Kitsch and Camp, the alterity of the other is the alterity of the other
As Stewart states in her essay, “kitsch and camp, as forms of metaconsumption, have arisen from the contradictions implicit in the operation of the exchange economy; they mark an antisubject whose emergence ironically has been necessitated by narratives of significance under the economy.” The female impersonation might be regarded as the kitsch or the popular entertainment in the labor market or industry economy, but their presences somehow cross the boundary of male and female, subject and the object. It deconstructs the concrete structure of labor/productivity and consumer/consumption in the order of economy exchange.
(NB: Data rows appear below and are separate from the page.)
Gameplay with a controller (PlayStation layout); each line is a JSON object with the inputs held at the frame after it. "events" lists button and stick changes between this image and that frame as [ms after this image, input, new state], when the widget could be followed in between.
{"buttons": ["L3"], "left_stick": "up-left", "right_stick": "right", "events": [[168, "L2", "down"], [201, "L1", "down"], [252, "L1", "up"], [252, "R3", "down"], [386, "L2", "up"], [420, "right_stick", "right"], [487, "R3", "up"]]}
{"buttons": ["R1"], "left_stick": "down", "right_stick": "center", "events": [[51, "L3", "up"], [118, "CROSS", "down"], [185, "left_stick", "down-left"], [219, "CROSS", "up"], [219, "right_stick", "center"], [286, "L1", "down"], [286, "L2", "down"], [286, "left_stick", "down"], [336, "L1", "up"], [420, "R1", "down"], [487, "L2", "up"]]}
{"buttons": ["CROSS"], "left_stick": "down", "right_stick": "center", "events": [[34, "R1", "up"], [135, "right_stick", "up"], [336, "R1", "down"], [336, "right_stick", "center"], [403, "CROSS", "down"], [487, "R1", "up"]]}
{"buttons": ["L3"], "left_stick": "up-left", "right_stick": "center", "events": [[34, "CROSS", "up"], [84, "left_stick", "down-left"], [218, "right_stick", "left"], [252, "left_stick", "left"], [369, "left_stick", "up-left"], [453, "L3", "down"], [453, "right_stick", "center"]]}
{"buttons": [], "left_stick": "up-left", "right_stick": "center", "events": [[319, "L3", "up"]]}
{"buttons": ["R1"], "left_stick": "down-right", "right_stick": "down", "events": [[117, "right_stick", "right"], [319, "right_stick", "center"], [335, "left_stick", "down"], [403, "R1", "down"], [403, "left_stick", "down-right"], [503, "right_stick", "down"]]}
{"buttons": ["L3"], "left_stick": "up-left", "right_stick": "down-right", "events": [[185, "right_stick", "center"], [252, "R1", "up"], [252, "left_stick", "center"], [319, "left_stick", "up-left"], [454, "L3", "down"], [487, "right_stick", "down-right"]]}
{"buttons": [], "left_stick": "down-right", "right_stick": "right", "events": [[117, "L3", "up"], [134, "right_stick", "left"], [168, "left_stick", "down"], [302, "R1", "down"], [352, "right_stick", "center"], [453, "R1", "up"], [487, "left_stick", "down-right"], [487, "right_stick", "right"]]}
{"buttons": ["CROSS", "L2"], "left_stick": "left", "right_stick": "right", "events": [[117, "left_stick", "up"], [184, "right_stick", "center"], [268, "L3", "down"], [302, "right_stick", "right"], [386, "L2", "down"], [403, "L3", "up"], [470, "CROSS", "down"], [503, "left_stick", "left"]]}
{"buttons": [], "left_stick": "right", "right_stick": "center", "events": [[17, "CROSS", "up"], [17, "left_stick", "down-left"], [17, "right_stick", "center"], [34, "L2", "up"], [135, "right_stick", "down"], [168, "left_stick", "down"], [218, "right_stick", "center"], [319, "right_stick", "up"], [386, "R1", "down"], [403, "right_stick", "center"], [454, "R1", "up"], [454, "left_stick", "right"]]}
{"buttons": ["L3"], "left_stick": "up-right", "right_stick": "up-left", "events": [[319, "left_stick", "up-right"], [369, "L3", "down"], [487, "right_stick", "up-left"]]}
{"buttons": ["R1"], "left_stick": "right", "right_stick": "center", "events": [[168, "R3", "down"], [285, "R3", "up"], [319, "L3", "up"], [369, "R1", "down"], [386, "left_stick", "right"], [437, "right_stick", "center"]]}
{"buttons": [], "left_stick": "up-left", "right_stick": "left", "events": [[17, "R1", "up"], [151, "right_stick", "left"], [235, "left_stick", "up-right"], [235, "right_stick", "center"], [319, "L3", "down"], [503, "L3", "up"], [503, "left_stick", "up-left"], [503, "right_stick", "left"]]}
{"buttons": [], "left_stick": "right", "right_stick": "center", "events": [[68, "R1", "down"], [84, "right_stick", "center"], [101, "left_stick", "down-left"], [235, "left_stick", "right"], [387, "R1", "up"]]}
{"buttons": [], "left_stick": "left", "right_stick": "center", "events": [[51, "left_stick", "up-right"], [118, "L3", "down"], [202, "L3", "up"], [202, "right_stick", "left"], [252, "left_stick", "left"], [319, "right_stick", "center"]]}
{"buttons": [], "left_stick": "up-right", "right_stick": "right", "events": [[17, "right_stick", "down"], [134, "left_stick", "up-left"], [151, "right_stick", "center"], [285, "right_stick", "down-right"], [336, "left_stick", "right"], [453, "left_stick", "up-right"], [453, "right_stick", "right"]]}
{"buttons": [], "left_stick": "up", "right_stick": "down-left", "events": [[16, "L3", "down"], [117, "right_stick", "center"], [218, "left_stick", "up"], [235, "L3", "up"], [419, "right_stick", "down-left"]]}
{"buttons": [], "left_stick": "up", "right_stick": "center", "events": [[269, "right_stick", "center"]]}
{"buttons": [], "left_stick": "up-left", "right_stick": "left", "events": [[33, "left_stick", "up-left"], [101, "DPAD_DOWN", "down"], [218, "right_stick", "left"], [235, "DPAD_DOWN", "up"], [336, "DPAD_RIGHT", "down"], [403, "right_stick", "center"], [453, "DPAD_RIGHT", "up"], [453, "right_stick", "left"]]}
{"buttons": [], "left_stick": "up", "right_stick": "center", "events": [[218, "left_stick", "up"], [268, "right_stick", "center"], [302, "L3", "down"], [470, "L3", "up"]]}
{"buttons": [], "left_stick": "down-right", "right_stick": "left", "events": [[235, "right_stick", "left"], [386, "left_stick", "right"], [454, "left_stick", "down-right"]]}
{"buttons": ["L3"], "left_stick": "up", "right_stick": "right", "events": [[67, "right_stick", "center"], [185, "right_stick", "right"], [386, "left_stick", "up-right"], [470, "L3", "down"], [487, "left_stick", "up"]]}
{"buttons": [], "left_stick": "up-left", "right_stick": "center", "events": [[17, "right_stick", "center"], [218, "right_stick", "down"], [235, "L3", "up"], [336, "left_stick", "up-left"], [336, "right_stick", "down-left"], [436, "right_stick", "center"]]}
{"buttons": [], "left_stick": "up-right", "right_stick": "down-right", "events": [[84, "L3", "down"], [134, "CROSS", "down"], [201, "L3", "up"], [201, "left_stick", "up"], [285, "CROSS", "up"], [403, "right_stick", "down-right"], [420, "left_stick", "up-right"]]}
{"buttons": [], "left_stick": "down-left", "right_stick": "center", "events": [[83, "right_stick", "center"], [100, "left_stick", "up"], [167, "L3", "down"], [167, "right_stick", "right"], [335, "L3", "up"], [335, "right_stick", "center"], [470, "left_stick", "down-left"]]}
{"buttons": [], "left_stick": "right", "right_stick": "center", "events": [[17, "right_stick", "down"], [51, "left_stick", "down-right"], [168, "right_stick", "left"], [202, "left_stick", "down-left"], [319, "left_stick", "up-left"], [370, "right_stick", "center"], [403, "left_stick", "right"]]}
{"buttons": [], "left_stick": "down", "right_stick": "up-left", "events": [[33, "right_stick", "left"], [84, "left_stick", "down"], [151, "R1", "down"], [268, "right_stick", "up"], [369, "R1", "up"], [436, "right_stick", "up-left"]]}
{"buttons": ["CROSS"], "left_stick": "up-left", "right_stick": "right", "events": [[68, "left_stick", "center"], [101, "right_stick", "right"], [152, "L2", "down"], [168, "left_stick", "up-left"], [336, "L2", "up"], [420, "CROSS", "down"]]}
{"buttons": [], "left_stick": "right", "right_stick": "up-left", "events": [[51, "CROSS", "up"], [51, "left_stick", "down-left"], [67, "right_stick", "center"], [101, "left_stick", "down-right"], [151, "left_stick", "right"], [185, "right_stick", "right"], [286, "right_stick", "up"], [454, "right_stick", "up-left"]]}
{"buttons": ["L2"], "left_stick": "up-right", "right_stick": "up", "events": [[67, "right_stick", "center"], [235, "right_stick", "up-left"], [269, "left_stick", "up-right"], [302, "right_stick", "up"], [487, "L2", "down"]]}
Speaking of crossing the boundary of subject and object, it reminds me that Derrida’s statement in his “The Gift of Death”. Derrida writes, “The other is the other, that is always so, the alterity of the other is the alterity of the other” (83). Hence, only “the alterity of the other” can get rid of the circulation of exchange, and surpass the economy system. Moreover, by the perspective of queer theory, camp is a life style and a body politic which challenges the male-dominated society. As Moe Meyer figures out, “Camp is not simply a “style” or “senseibility” as is conventionally accepted. Rather, what emerges is a suppressed and denied oppositional critique embodied in the signifying practice that processually constitute queer identies” (The Politics of Camp, 1994: 1).